- Ethereum Foundation anuncia apoio financeiro a Roman Storm
- Cofundador do Tornado Cash recorre de veredito nos EUA
- Comunidade cripto defende liberdade para desenvolver softwares
A Ethereum Foundation anunciou que destinará até US$ 500 mil para auxiliar na defesa jurídica de Roman Storm, cofundador do Tornado Cash. O anúncio foi feito no X, perfil oficial mantido pela fundação, com a mensagem: “Privacidade é normal, e escrever código não é crime”. Vitalik Buterin, cofundador da Ethereum, também compartilhou a publicação.
The EF is donating $500K to the legal defense of Roman Storm, and we will match up to a further $750K in donations from the community.
Privacy is normal, and writing code is not a crime.
— Ethereum Foundation (@ethereumfndn) June 13, 2025
Storm foi recentemente condenado por um júri de Nova York por operar um negócio de transferência de dinheiro sem licença. O júri, porém, não chegou a um consenso sobre as acusações de lavagem de dinheiro e violações de sanções. A defesa, liderada pelo advogado Brian Klein, já se prepara para recorrer da decisão.
Em 2023, Storm foi formalmente acusado de conspiração para lavagem de dinheiro e descumprimento de sanções relacionadas à operação do Tornado Cash, um misturador de criptomoedas. De acordo com promotores, a plataforma teria facilitado mais de US$ 1 bilhão em transações ilícitas, incluindo milhões de dólares supostamente destinados ao grupo hacker norte-coreano Lazarus. Storm se declarou inocente de todas as acusações.

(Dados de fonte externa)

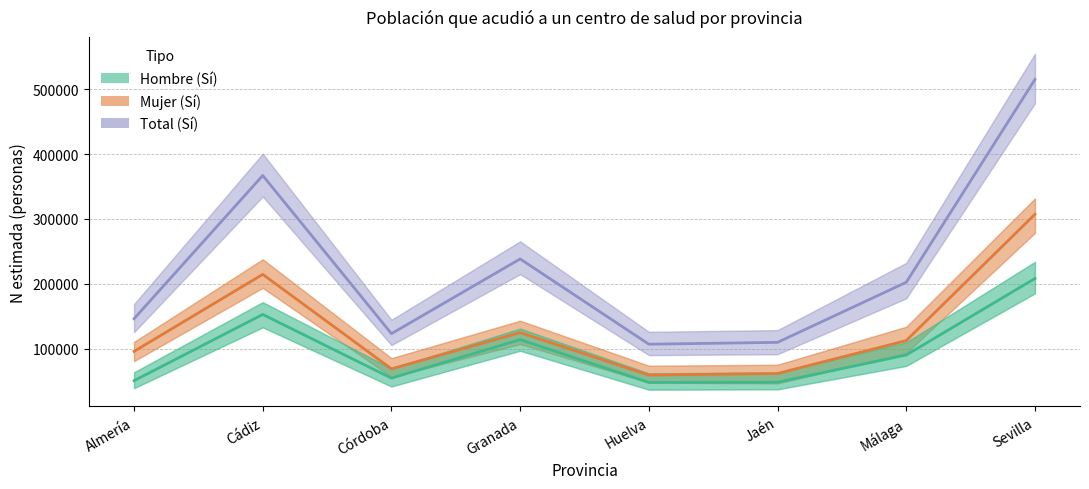

What is the total value across all series at Almería?

291804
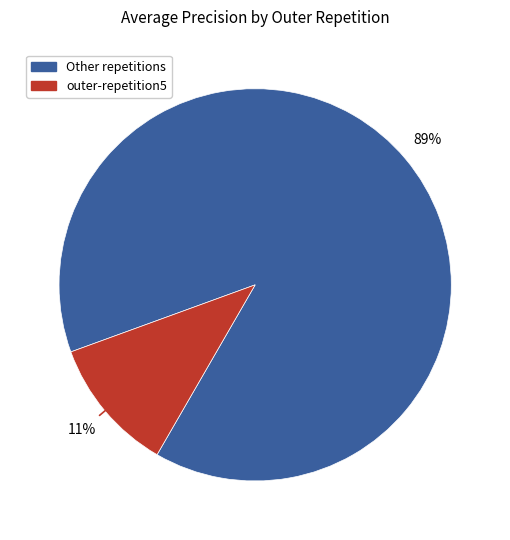

Does any single category account for the majority?

Yes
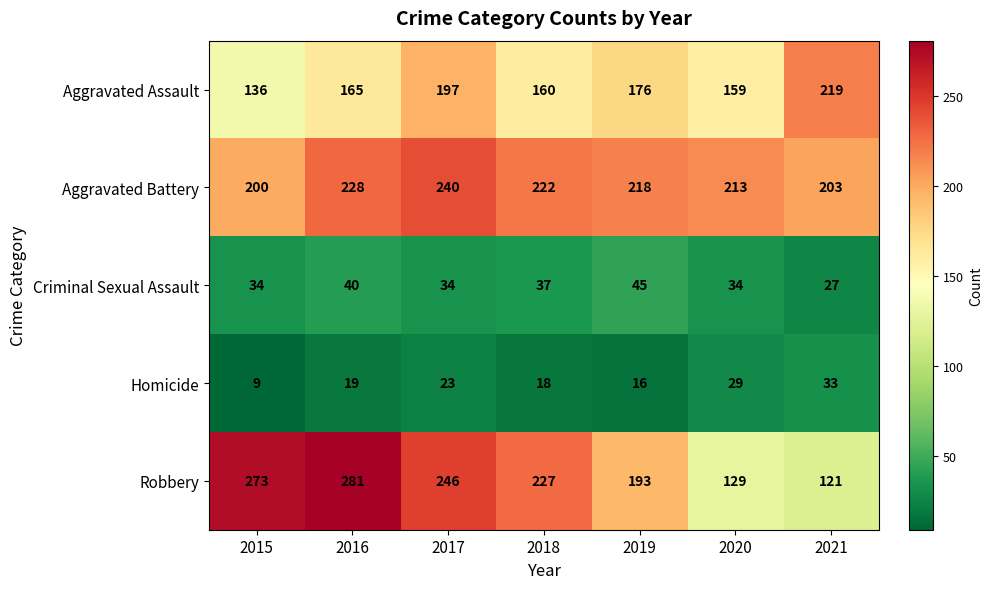

Which series changed the most between 2017 and 2020?

Robbery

A Free Pertsev & Storm, organização criada para apoiar financeiramente a defesa dos cofundadores do Tornado Cash, alertou que Storm pode enfrentar até cinco anos de prisão caso o recurso não seja bem-sucedido, e até décadas se novas acusações forem apresentadas pelo governo dos EUA. “Precisaremos desses fundos e de mais para continuar a luta por Roman no tribunal de primeira instância e na apelação”, afirmou a entidade, destacando que o desfecho do caso pode criar um precedente importante para desenvolvedores em todo o mundo.

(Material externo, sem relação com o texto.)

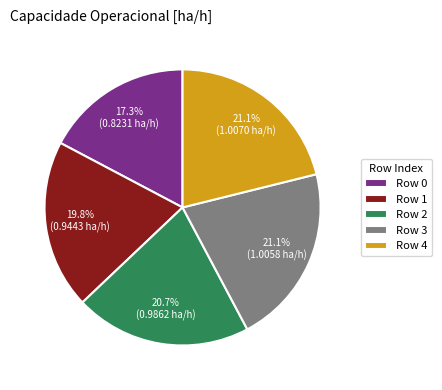

Is there any slice that represents more than half of the pie?

No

Entidades e defensores da indústria cripto se manifestaram em apoio a Storm, argumentando que criar software para protocolos descentralizados e não custodiais não configura a operação de um serviço de transferência de dinheiro. “Estamos decepcionados que o júri não tenha reconhecido que Storm não deveria ser responsável pelas ações de terceiros que ele não podia controlar”, publicou o DeFi Education Fund. O grupo reiterou a importância de garantir liberdade para a criação de ferramentas financeiras descentralizadas, incluindo soluções voltadas à preservação da privacidade.